§ **TASKS TO COMPLETE**
• 1. From the forum excerpt on 83(b) elections, copy out the stretch from "See the _Regulations_" through "83(b) ever again.".
• 2. List each distinct word of two or more letters that the forum excerpt on 83(b) elections writes entirely in capital letters.

§ **SUPPLIED TEXT**
^^^^
See the _Regulations_ to 83(b), which provide a lot more detail about the
applicability of 83(b) than the statute itself, especially Treas. Reg. 1.83-7
(regarding stock options).

------
ChuckMcM
Having lived through the dot.com explosion I swore off ever exercising options
with 83(b) ever again.

Think of this way, 83(b) is a 'bet' that your stock will be worth more than
you paid for it. You put down real money on hypothetical gains later.

Lets look at the risk/gain in both scenarios:

1) You elect 83(b) and exercise your stock. If its an ISO you will have an
Alternative Minimum Tax (AMT) hit whether or not you can sell the stock. Are
given an 'early election' option (where you can elect prior to your ISO
vesting) you don't get the AMT hit but you have to pay out of pocket for your
whole option.

If the stock goes up and becomes tradable you WIN double! Not only can you can
claim a long term gains rate rate (20% vs 35%) but you also get the money from
selling your stock. If you the stock goes down or away, you LOSE, up to all of
the money you spent buying the stock that never became worth anything.
^^^^
§ **RECORD LIST**
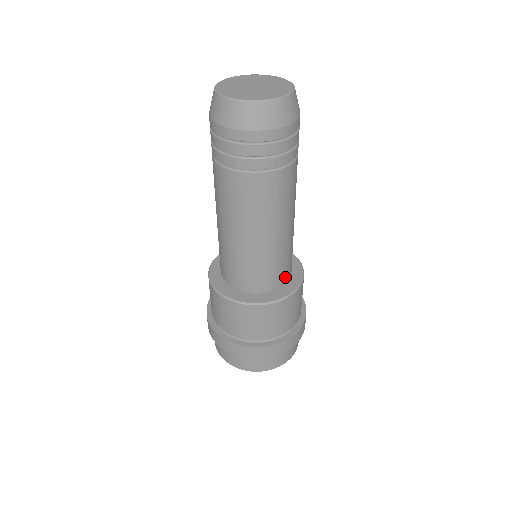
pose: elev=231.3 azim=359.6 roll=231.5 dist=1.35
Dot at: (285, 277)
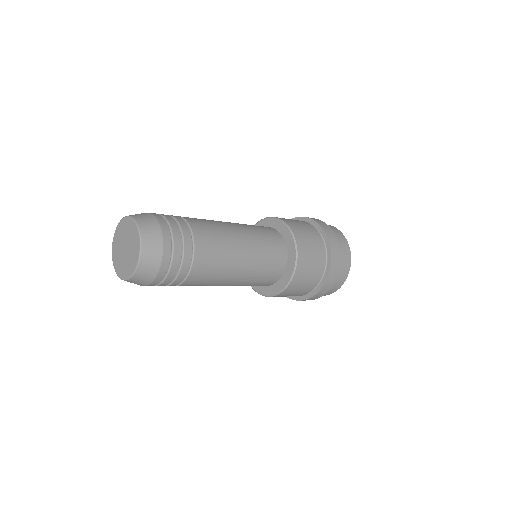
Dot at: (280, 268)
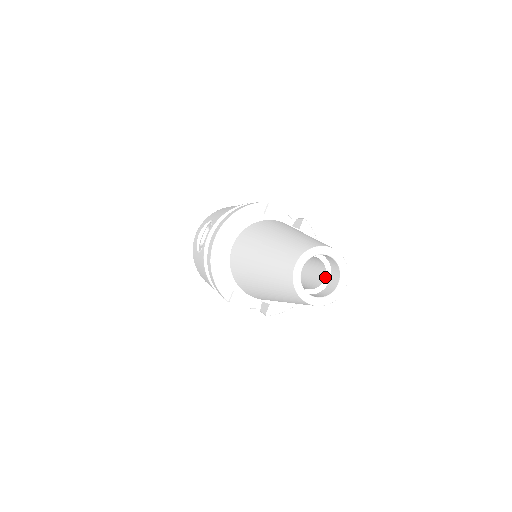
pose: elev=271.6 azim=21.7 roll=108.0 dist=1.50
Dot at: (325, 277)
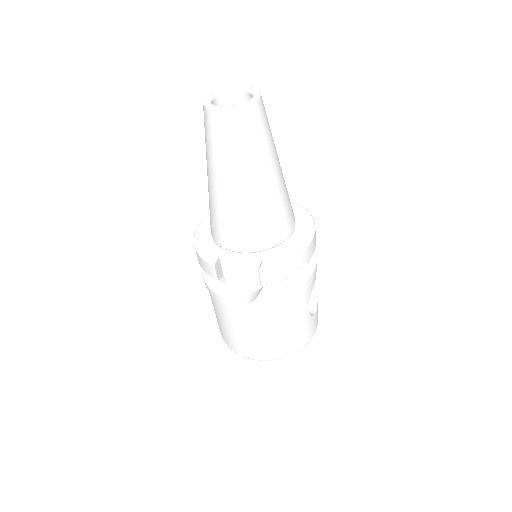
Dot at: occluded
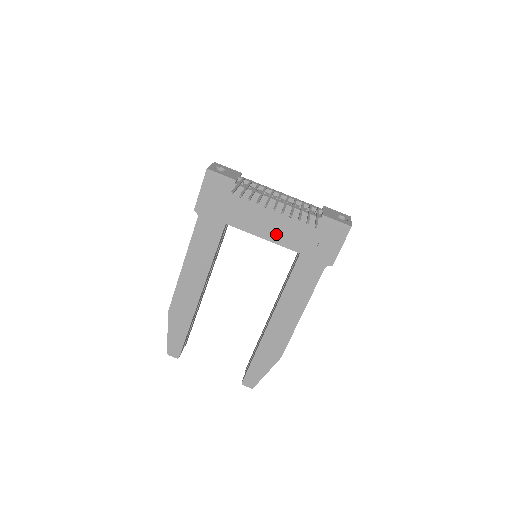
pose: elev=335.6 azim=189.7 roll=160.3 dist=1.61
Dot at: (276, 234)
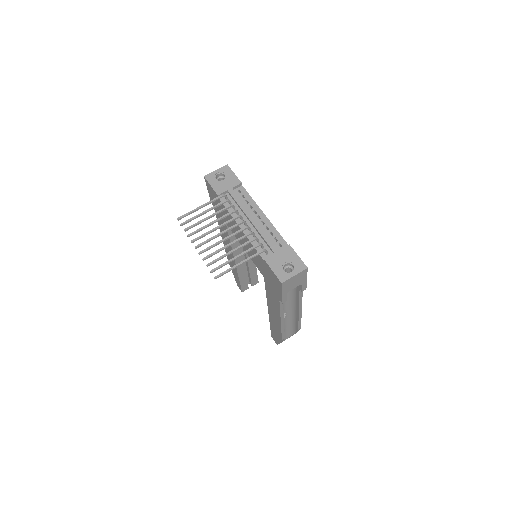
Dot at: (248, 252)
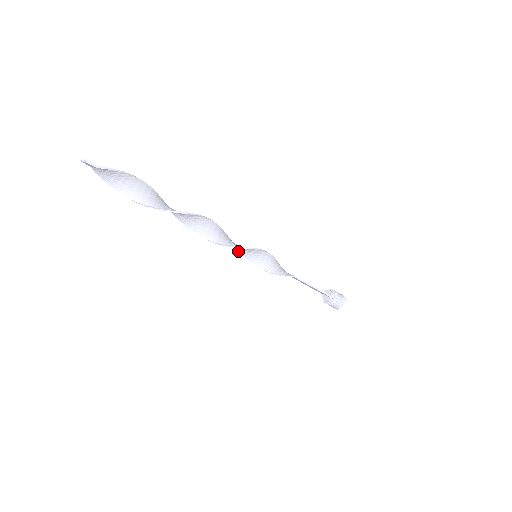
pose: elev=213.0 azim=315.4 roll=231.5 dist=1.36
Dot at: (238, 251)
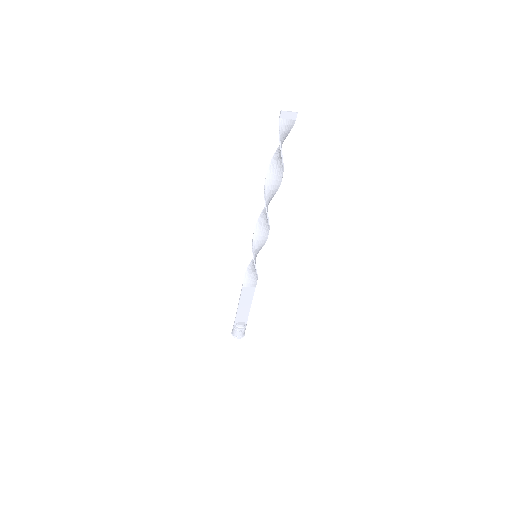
^^^^
§ **OUTPUTS BY TASK**
• 1.
See the _Regulations_ to 83(b), which provide a lot more detail about the
applicability of 83(b) than the statute itself, especially Treas. Reg. 1.83-7
(regarding stock options).

------
ChuckMcM
Having lived through the dot.com explosion I swore off ever exercising options
with 83(b) ever again.

• 2.
ISO
AMT
WIN
LOSE